Figure below shows the scope and boundary condition of the system.
➢ DESIGN OPTIONS:
For the chosen system I have applied the following changes with the different material and different variables in the Slab of the pavement.
➢ LIFE CYCLE INVENTORY:
Following table illustrates the different material used in the construction procedure and their data about energy consumption, emission of CO2, NOx and SO2.
In the table the quantities of Concrete, steel and Asphalt is represented for 1 m2 of concrete, 1 kg of steel and for asphalt, the values indicated represent percentages of various materials used in 1 cubic meter of asphalt, such as 5% is asphalt cement and 95% aggregates/Concrete.
➢ LIFE-CYCLE TIMELINE:
The timeline for three different types of concrete slabs (asphaltic concrete, continuously reinforced concrete, and joined concrete) used in the construction of road pavement is shown in the plots below. The typical expectation for the pavement lifetime is a life cycle of 40 years.
The notions for the plots are PO, M, PR and END which represents Pavement Overlay, Maintenance, Pavement Replacement and End of Lifecycle respectively.
Option 1: PO = 10, M = 5, PR = 20, END = 40
Option 2: PO = 5, M = 10, PR = 10, END = 40
Option 3: PO = 10, M = 10, PR = 15, END = 40
➢ LIFE-CYCLE INVENTORY ANALYSIS:
After the life cycle inventory analysis of these three options, following plots were generated.
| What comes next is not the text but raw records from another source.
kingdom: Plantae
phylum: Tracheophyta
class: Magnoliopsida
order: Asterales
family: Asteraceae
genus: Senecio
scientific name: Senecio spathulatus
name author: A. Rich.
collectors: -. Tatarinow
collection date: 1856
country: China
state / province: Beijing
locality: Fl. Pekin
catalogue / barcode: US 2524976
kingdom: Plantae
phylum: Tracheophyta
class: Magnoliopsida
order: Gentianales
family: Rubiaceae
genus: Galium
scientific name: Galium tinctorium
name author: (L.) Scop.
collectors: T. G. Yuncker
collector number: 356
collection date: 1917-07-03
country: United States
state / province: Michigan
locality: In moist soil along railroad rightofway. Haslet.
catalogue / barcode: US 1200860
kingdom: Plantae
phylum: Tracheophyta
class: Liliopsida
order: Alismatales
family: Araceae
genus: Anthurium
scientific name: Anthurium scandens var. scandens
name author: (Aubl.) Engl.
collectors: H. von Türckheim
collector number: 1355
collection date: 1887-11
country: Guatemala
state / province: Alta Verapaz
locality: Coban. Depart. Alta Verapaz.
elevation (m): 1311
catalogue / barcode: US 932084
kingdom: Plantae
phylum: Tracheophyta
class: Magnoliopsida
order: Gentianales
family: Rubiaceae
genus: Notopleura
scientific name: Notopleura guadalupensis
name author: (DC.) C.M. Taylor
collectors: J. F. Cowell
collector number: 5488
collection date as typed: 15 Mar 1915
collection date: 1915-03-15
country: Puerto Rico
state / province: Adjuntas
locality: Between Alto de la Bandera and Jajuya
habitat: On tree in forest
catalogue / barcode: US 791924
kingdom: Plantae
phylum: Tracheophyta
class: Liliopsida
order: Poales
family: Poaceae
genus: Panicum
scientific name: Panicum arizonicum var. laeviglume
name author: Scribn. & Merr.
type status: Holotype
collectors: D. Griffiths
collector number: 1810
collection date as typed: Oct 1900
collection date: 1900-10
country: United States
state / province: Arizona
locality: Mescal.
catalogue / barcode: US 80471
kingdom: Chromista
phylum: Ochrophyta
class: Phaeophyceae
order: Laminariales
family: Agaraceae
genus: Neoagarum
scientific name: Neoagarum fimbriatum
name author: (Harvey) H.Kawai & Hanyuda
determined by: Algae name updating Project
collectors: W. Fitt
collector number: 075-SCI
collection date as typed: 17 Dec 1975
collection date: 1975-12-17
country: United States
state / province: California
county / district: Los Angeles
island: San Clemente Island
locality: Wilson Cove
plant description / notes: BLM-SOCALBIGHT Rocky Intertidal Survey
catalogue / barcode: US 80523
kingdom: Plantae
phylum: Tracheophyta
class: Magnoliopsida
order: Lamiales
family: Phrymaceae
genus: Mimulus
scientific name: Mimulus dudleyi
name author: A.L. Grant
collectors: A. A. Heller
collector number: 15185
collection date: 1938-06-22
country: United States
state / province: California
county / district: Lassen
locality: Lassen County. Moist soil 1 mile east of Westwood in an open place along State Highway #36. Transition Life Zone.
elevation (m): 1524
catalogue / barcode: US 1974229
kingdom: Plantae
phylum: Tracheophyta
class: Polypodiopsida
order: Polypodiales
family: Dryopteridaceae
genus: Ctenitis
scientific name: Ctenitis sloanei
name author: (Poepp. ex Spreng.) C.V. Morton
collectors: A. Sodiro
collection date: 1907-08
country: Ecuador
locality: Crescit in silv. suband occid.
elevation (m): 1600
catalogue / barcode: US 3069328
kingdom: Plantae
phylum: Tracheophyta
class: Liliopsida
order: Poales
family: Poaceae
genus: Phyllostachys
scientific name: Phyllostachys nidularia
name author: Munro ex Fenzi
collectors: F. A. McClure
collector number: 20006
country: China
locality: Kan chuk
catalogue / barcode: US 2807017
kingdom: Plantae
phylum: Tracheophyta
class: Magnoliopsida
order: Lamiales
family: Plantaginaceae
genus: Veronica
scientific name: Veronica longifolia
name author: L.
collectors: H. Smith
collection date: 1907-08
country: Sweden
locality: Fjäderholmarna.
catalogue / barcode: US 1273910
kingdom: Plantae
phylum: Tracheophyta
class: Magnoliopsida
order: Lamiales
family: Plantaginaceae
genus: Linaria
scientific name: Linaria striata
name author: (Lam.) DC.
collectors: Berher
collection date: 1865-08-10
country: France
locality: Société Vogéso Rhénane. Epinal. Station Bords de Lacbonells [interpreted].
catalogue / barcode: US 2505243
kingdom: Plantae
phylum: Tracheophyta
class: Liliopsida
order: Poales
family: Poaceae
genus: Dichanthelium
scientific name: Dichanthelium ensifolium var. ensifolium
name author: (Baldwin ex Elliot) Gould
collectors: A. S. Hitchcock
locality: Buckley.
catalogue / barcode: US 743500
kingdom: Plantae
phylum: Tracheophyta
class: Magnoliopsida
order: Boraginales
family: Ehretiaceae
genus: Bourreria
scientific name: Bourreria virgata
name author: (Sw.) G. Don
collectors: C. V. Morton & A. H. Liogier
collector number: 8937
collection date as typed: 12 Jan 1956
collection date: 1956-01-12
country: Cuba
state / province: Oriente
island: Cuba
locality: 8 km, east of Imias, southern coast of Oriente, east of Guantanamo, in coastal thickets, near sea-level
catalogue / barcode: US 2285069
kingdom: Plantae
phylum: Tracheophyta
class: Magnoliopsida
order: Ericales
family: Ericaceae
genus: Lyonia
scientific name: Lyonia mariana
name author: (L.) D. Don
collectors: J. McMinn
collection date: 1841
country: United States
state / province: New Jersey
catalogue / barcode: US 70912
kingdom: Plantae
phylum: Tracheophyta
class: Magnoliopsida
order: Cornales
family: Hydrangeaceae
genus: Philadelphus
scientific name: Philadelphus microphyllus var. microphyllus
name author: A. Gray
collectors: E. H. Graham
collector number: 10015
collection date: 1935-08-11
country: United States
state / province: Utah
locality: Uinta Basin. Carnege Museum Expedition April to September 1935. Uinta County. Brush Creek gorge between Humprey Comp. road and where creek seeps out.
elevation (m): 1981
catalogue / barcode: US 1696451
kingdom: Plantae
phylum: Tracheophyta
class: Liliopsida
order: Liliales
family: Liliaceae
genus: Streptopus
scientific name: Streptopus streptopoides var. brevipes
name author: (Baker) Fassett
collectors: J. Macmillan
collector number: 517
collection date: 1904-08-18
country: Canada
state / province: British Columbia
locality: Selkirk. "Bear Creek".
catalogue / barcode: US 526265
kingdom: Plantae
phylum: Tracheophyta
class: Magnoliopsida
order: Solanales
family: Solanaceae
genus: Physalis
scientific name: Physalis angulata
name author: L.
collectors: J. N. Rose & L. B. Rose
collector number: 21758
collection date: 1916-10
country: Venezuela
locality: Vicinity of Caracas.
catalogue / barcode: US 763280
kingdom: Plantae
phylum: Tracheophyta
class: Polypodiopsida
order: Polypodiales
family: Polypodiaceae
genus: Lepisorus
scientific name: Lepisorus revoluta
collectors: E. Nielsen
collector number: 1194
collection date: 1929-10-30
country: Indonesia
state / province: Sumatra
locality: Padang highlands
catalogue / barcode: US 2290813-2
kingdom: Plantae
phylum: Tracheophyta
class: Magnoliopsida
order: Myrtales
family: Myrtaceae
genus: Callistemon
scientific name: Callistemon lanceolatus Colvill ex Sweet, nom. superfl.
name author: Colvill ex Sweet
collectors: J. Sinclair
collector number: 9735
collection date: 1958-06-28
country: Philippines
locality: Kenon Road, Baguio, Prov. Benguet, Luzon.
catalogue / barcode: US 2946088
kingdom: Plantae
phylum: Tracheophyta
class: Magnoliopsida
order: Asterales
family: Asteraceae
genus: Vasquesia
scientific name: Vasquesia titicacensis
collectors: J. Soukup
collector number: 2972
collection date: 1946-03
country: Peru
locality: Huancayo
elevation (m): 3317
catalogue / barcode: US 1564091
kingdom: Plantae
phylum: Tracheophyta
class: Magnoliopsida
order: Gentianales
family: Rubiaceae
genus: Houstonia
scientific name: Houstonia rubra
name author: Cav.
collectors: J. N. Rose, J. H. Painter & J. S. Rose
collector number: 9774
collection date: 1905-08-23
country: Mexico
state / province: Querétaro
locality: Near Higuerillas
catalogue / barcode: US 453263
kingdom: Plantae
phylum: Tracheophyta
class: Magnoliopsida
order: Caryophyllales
From Fig 5, which represents energy consumptions of different options, we can say that Option 2 which is jointed reinforced concrete Requires the maximum energy of 20000 MJ/t. whereas option 1 and option 2 with continuous reinforced pavement and asphalt concrete pavement need equal amount of energy.
➢ CONCLUSION:
According to the analysis of this project it can be concluded that the Option 1 (Continuously Reinforced Concrete Pavement) and the Option 3 (Asphalt Concrete Pavement) are the most suitable for the final design option as it contributes less amount towards the emissions of the CO2, NOx and SO2. It also consume the lower amount of energy compared to option 2 (Jointed Reinforced Concrete Pavement), which requires the highest amount of energy during the lifetime of the pavement system.